得体の知れないパワー。勢いで。全く話の辻褄の合わない107分。

「ぼっちゃん」の主人公水澤紳吾。あの苦しすぎたアイツを演じた彼が。またもやややこしい主役に据えられ。今回も全力で意味不明な世界を牽引していました。(非常に分かりにくいのですが、褒めています)

この作品の存在を知って。「島版トキワ壮やな」と。ワクワクして公開を待っていたのですが。

満を持して作品を鑑賞したその日。たまたまその日が「監督のトーク付き」というラッキーデイでしたので。当方のこの駄文感想文の方向性も若干変わる事となりました。

というのも…監督の話を聞かなかったとしたら、恐らく当方の感想は「こういうサブカルカルト作品を有難がる若さはもう無いな…あまりにも話に整合性が無さすぎるよ」「確かにパワーは感じたけれども」となっていたであろうから。

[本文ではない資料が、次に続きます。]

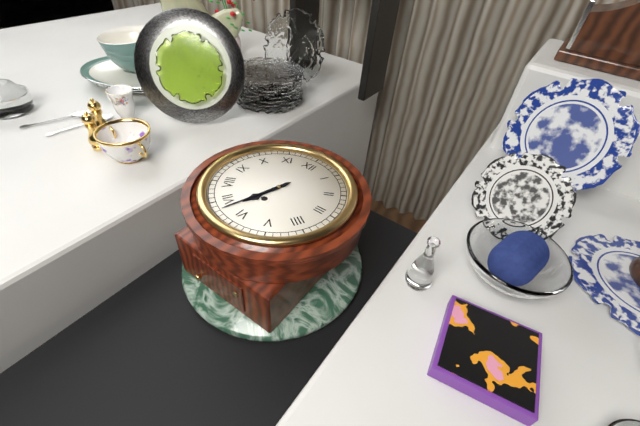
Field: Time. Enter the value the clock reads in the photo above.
6:33
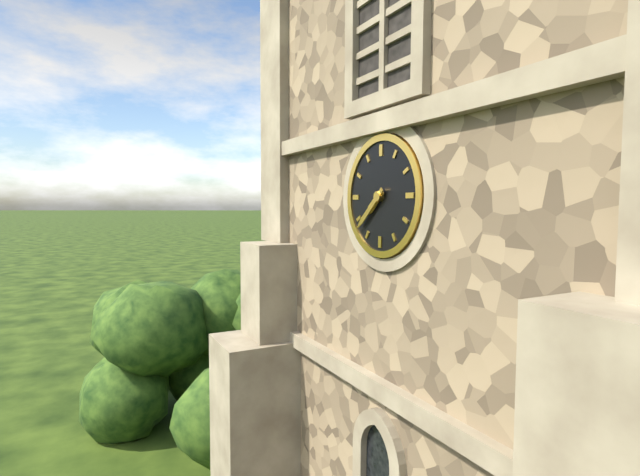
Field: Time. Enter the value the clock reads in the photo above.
7:38
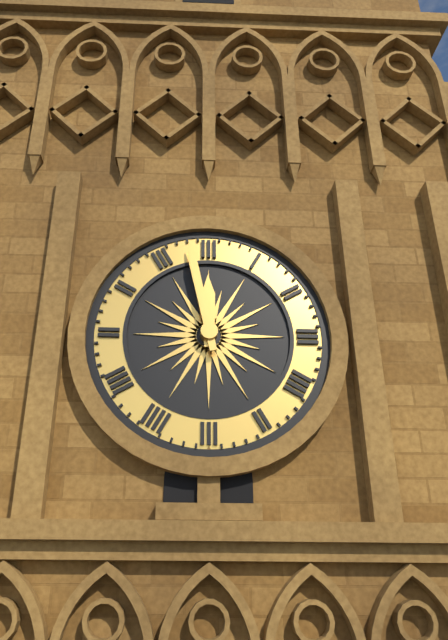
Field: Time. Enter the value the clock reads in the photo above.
11:58
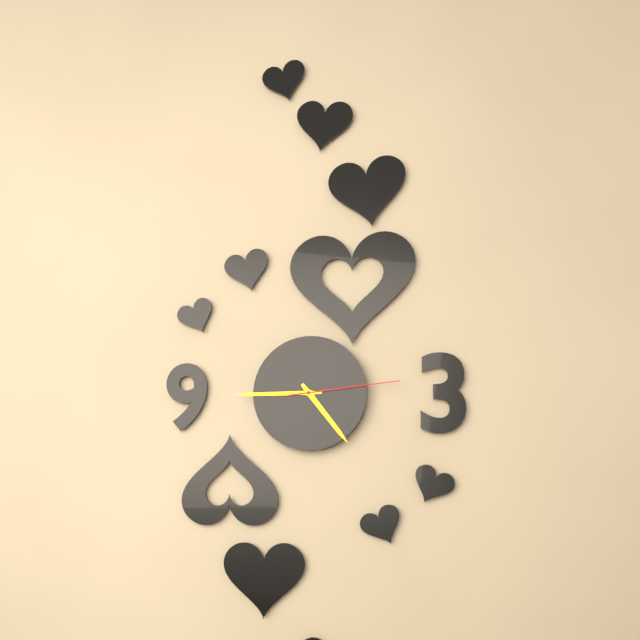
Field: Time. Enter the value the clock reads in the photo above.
4:45:14
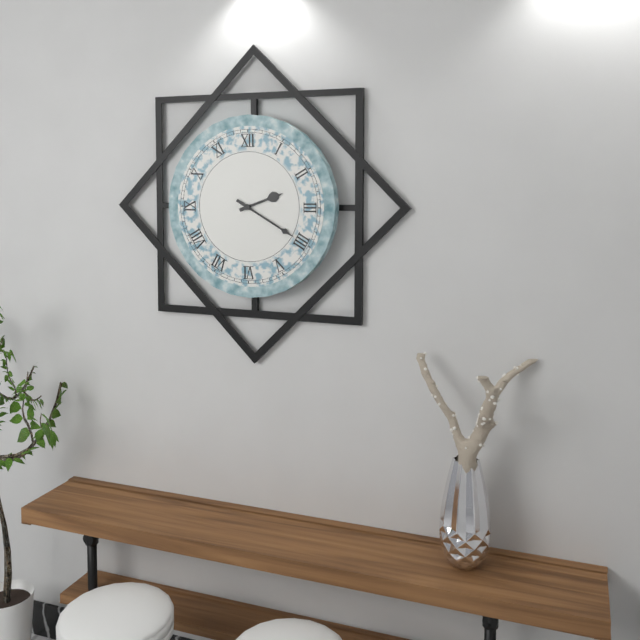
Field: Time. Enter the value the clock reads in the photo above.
2:20
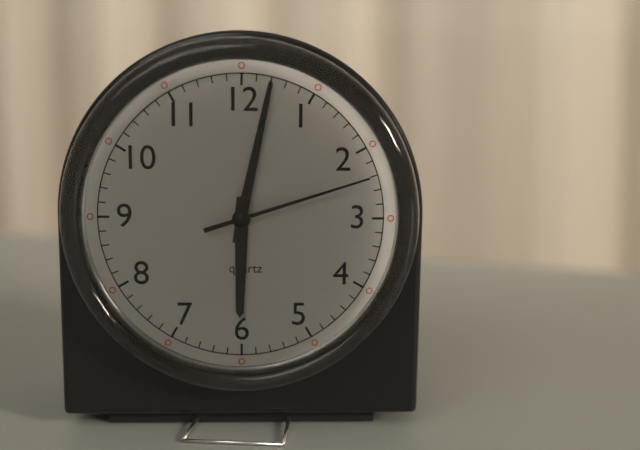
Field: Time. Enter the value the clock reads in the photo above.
6:02:12
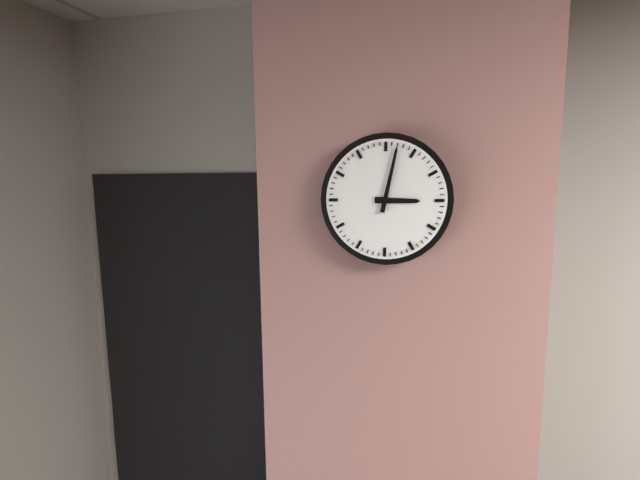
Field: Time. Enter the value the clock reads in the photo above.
3:02
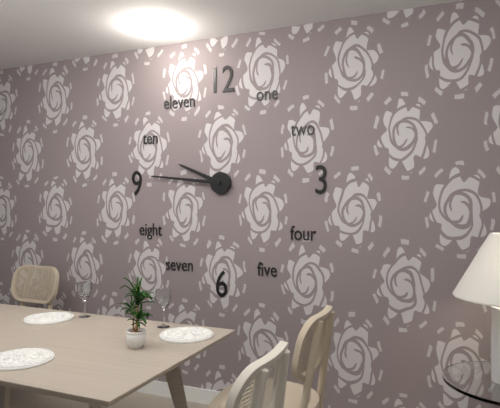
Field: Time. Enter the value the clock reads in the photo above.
9:46
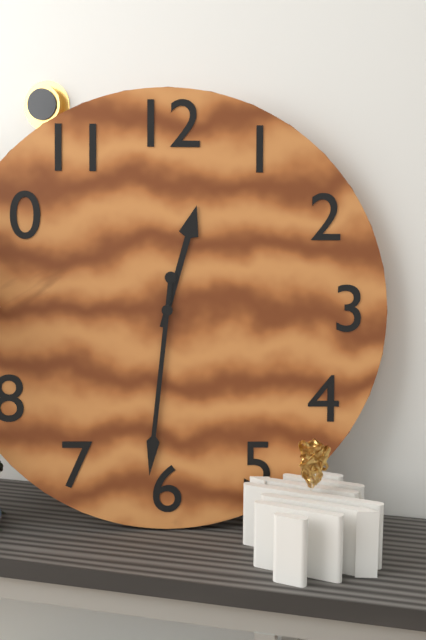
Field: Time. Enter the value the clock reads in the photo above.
12:31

監督の話を僭越ながら意訳させて頂くと「これはストーリーを追う類の作品ではない。『まんが島』という題材でどこまでインパクトのある画が作れるか。どこまで面白いエピソードが作れるか。その『どこまで』が続く所まで作り続けた」(勘違い解釈なら申し訳ありません)

「そう言われたら仕方ないよ…」(ぽつり)

トーリーを追うとなると破たん。「あれ?」の連続。
「初めに一回帰ったのなんだ」「あいつ。言語を失ったけれど一体何だ」「彼女のエピソートの一見真面目さ」「あのうんこみたいな画は何だ」「死んだんじゃなかったけ?」「手塚先生何者かね?」「火山の意味って?」エトセトラ。エトセトラ。意味不明。

そして。時折五人の間に流れる不穏な雰囲気と。時折流れる漫画に対する熱い思い。

「皆で墨汁を作ろうとする下り。あの連帯感。そして迸る創作意欲。…でも結局、その漫画は完成したのかどうかもよく分からない」もう訳が分からない。

あの劇場で。「東京公開と合わせて2回観ました」と発言されていた方。確かにこれは一回より、数回観た方が面白くなってくるのかもしれない。(理解出来る、という言い方はしません)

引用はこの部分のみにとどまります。